**Instruction**
For the records that follow, please set down exactly the lines between the one holding "The **Maxis Highway" and the one holding "- [x] Frontend moderne et élégant", inclusive, and only those.

**Supplied data**
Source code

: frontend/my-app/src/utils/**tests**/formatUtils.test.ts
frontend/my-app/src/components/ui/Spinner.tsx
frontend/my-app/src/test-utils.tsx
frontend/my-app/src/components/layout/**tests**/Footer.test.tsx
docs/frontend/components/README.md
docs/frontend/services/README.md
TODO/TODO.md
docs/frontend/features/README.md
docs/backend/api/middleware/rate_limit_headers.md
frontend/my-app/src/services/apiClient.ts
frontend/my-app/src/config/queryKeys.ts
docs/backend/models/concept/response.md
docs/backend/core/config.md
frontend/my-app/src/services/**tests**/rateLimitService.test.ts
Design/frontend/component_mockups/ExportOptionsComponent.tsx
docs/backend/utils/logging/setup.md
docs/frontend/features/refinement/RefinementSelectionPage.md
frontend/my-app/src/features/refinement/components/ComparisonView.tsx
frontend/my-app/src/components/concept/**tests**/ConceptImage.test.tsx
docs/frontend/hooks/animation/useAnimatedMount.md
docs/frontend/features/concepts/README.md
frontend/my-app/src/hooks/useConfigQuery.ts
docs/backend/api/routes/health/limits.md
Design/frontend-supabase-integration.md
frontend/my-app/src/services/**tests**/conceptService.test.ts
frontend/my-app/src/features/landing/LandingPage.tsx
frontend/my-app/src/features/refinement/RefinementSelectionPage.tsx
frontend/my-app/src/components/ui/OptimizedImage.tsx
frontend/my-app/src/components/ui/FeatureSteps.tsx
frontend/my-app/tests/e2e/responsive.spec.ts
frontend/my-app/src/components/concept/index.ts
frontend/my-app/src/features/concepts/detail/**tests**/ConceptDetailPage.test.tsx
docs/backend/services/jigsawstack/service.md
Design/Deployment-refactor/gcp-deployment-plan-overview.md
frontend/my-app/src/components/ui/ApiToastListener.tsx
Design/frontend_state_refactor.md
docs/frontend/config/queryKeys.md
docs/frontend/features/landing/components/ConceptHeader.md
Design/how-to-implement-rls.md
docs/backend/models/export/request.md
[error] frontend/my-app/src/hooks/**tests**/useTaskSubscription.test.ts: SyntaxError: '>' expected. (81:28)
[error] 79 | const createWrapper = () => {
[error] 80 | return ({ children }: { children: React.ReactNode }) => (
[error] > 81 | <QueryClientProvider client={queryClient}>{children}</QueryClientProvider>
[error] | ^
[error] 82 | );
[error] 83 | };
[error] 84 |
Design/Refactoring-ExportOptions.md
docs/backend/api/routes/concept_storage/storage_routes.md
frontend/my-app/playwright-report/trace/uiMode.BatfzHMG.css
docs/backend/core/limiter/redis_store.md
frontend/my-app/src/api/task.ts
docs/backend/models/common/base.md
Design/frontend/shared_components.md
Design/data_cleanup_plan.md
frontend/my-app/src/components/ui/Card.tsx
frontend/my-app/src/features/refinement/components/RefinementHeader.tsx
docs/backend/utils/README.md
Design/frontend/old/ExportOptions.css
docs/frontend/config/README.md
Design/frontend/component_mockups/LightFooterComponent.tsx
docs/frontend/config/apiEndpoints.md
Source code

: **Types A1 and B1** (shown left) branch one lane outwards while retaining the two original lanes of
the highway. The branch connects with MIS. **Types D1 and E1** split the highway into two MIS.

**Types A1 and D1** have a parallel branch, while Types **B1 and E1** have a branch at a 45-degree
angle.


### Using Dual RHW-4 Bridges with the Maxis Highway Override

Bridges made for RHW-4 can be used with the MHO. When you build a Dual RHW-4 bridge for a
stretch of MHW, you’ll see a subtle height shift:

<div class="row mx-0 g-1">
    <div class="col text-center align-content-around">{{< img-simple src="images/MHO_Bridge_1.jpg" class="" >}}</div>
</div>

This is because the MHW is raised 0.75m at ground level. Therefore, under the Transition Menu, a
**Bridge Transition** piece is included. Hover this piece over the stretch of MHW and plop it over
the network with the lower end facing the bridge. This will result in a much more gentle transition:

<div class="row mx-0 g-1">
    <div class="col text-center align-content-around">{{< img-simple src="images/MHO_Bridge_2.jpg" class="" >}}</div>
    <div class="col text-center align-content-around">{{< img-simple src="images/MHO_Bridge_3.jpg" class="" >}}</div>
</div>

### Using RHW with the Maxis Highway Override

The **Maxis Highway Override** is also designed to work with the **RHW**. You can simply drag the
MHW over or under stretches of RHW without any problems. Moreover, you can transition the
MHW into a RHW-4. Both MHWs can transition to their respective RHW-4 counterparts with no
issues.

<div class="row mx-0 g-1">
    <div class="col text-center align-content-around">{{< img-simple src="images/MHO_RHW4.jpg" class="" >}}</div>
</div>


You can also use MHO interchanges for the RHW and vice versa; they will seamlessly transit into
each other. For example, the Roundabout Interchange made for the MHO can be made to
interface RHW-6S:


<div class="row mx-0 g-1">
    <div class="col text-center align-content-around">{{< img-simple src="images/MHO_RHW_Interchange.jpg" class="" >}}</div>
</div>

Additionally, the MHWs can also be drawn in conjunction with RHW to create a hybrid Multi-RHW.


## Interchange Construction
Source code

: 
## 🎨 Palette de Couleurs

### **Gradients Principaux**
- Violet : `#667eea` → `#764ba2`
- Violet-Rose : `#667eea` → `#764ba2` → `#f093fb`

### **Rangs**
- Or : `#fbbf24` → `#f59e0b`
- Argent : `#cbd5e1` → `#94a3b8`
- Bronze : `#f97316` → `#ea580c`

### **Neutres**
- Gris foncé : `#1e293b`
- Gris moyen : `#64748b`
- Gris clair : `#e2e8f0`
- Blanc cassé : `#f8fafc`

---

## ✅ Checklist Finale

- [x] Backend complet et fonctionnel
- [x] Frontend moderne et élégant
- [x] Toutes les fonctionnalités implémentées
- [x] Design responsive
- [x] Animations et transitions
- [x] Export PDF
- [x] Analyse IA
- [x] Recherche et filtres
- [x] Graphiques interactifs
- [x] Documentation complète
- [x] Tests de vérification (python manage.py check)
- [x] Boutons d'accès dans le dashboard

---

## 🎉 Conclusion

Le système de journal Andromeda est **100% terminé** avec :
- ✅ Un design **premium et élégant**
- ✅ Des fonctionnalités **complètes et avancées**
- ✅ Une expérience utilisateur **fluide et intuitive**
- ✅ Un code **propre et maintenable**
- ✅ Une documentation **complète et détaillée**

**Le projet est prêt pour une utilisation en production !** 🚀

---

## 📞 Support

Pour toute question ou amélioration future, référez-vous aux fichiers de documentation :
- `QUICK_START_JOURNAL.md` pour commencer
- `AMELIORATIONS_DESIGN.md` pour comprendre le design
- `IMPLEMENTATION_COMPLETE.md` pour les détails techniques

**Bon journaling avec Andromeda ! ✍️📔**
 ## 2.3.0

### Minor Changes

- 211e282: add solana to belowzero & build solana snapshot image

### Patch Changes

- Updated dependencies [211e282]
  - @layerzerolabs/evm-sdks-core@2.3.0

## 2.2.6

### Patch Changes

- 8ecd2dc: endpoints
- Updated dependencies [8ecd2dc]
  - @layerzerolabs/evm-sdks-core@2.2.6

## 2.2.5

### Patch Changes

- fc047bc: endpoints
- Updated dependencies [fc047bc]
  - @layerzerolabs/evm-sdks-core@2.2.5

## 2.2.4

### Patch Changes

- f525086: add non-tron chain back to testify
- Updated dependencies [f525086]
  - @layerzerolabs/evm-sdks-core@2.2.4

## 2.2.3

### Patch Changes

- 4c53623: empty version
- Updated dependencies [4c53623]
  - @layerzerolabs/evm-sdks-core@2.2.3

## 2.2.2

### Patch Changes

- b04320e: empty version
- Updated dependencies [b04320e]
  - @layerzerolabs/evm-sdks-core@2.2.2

**Worked solution**
The **Maxis Highway Override** is also designed to work with the **RHW**. You can simply drag the
MHW over or under stretches of RHW without any problems. Moreover, you can transition the
MHW into a RHW-4. Both MHWs can transition to their respective RHW-4 counterparts with no
issues.

<div class="row mx-0 g-1">
    <div class="col text-center align-content-around">{{< img-simple src="images/MHO_RHW4.jpg" class="" >}}</div>
</div>


You can also use MHO interchanges for the RHW and vice versa; they will seamlessly transit into
each other. For example, the Roundabout Interchange made for the MHO can be made to
interface RHW-6S:


<div class="row mx-0 g-1">
    <div class="col text-center align-content-around">{{< img-simple src="images/MHO_RHW_Interchange.jpg" class="" >}}</div>
</div>

Additionally, the MHWs can also be drawn in conjunction with RHW to create a hybrid Multi-RHW.


## Interchange Construction
Source code

: 
## 🎨 Palette de Couleurs

### **Gradients Principaux**
- Violet : `#667eea` → `#764ba2`
- Violet-Rose : `#667eea` → `#764ba2` → `#f093fb`

### **Rangs**
- Or : `#fbbf24` → `#f59e0b`
- Argent : `#cbd5e1` → `#94a3b8`
- Bronze : `#f97316` → `#ea580c`

### **Neutres**
- Gris foncé : `#1e293b`
- Gris moyen : `#64748b`
- Gris clair : `#e2e8f0`
- Blanc cassé : `#f8fafc`

---

## ✅ Checklist Finale

- [x] Backend complet et fonctionnel
- [x] Frontend moderne et élégant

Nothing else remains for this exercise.